Why are Icon Overlays (from 3rdParty-Apps) not showing up in the Win8 Explorer?

Looks like you've installed too many tools which register Overlay icons. Windows has an ugly limit of only 15 overlay icons because of old 16 Bit code that can't be changed:

The value 15 came from the corresponding limit for image lists. The Image­List_Set­Overlay­Image function supports up to 15 image list overlays per image list. (Hey, it used to be worse. The limit used to be only 3!)

Okay, but why only 15? Why not more?

The overlay image is one of the pieces of information used when drawing an image from an image list. The options are encoded in the fStyle parameter, and when the bits were divided up for various purposes, four bits were available to be used to specify the overlay image. (You get 15 overlay images instead of 16 because you lose one of the values in order to specify “no overlay.”)

Okay, but the values in the fStyle parameter use only the bottom 16 bits. What about the upper 16 bits? There’s plenty of room there.

The 16-bit limit was carried over from the 16-bit version of the common controls (which still needed to be supported in Windows 95). Of course, nowadays, nobody cares about the 16-bit version of the common controls, so why not start using the upper bits?
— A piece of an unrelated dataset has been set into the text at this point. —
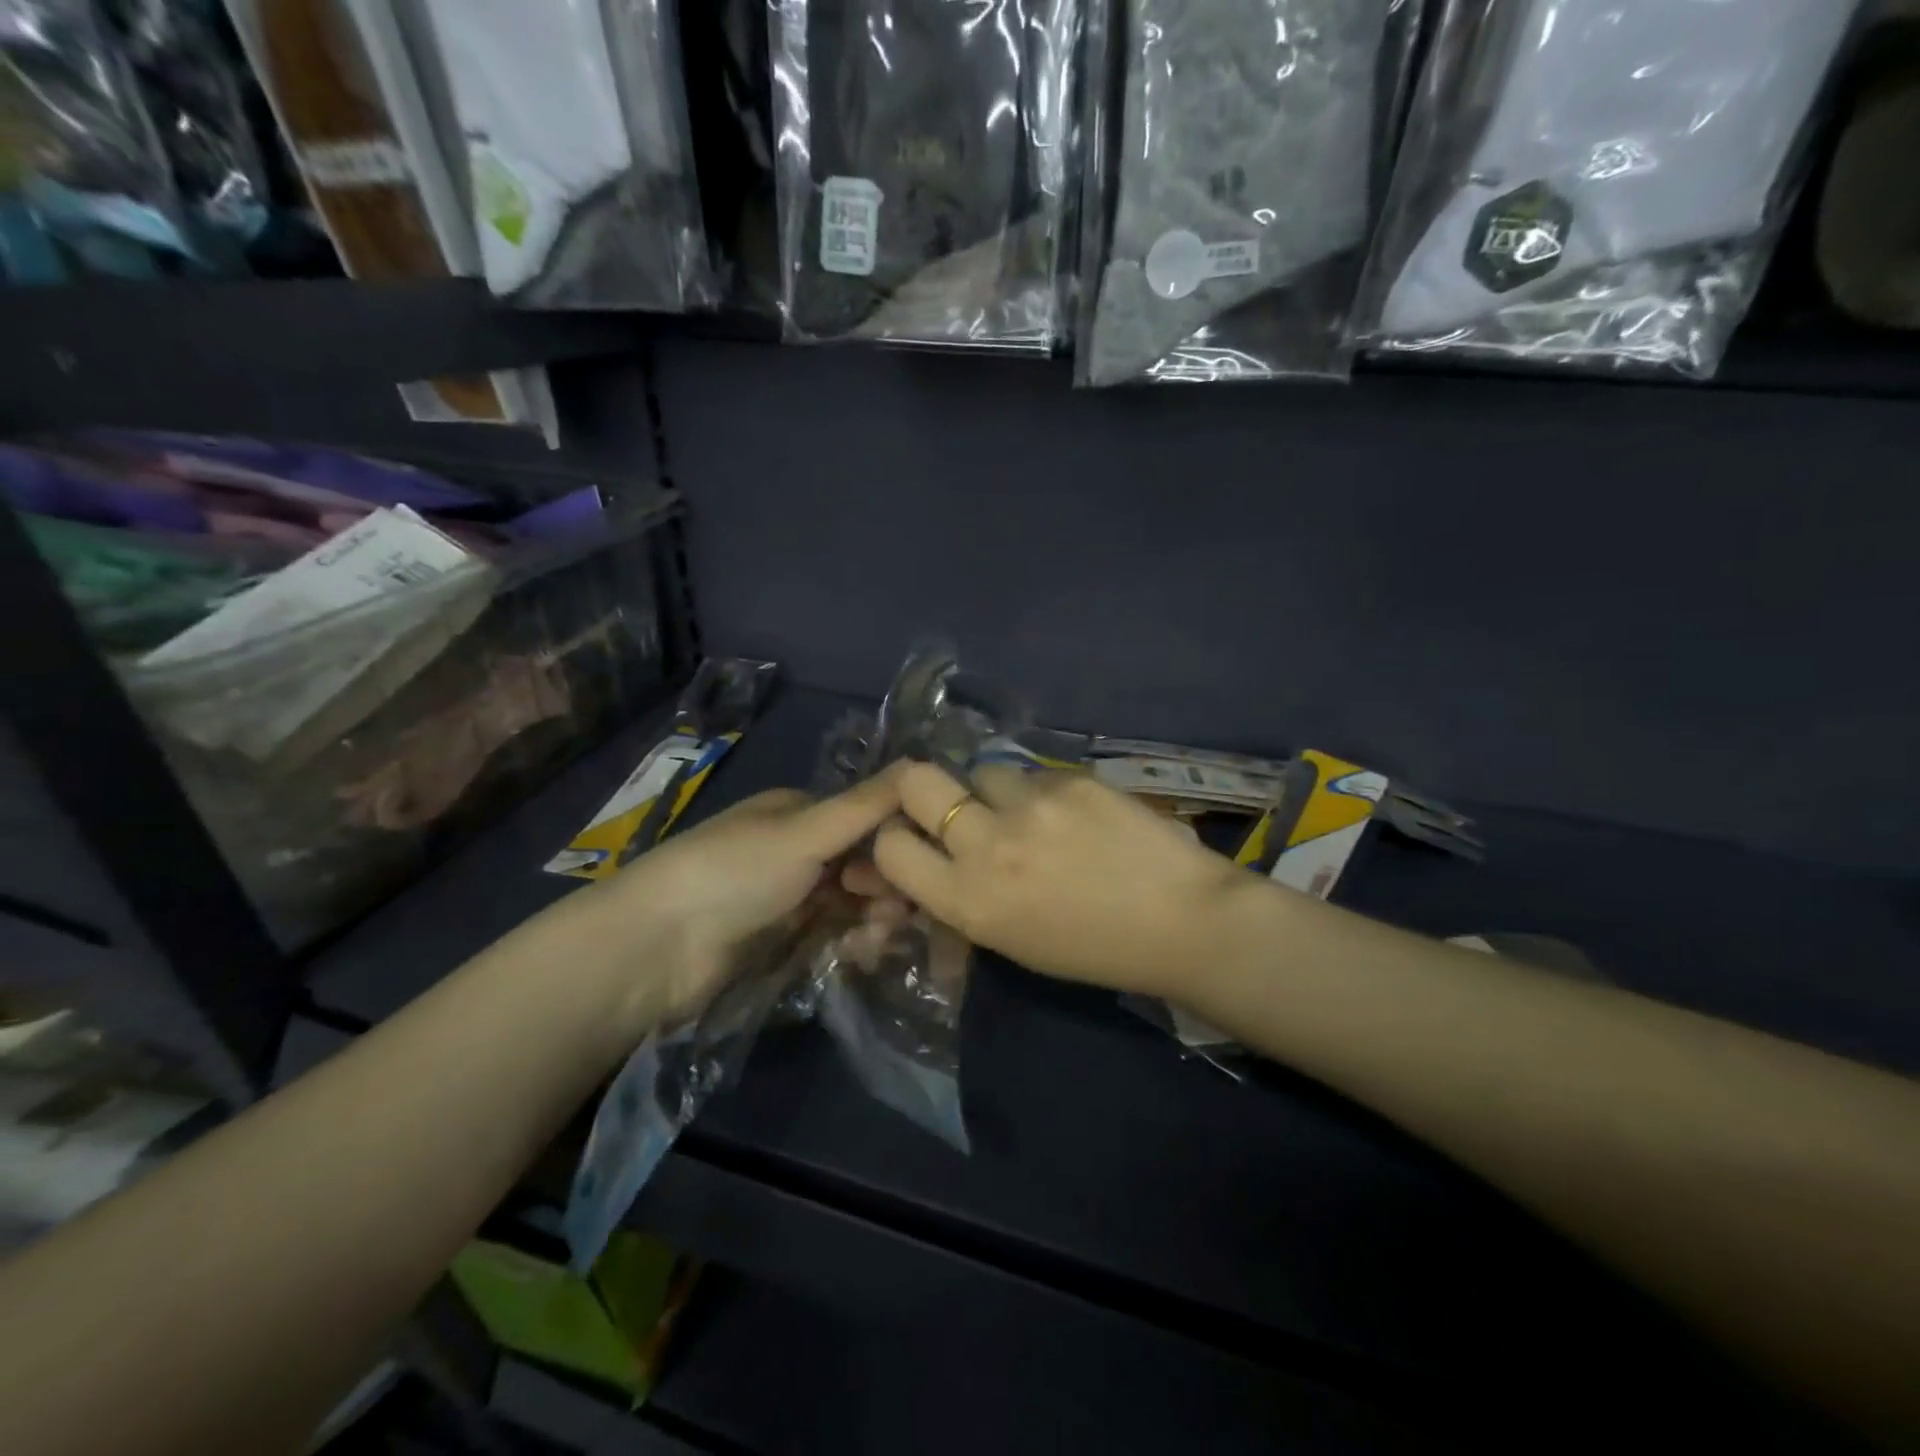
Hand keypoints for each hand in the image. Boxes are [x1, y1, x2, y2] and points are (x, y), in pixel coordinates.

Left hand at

There’s an unsatisfying explanation: The code internally that manages the fStyle still uses a WORD in some places, so all the code that manages the fStyle would have to be revised. This occurs in multiple modules across Windows, so a synchronized change would have to be made across multiple components. This is a breaking change at the binary level because the interfaces are no longer compatible. Breaking changes are procedurally difficult to coordinate: The affected code may not be visible to the shell team because they are sitting in a far-away leaf branch that has not yet RI’d to the trunk. It might be that expanding fStyle from a WORD to a DWORD has far-reaching consequences for some component.

So Microsoft can't really fix it without breaking Explorer.

Open regedit, go to

  • HKEY_LOCAL_MACHINE\SOFTWARE\Microsoft\Windows\CurrentVersion\Explorer\ShellIconOverlayIdentifiers and
  • HKEY_LOCAL_MACHINE\SOFTWARE\WOW6432Node\Microsoft\Windows\CurrentVersion\Explorer\ShellIconOverlayIdentifiers

and count the number of items. Are you hitting the limit of 15?

If yes, then either uninstall or reconfigure applications that are shown here or remove the registry entries manually (backing them up of course).


you don't necessarily need to delete any keys, all you have to do is to rename these keys with a number in front of them in sequential order then restart the machine. The sequential numbers will make sure that your OS only counts the top 15.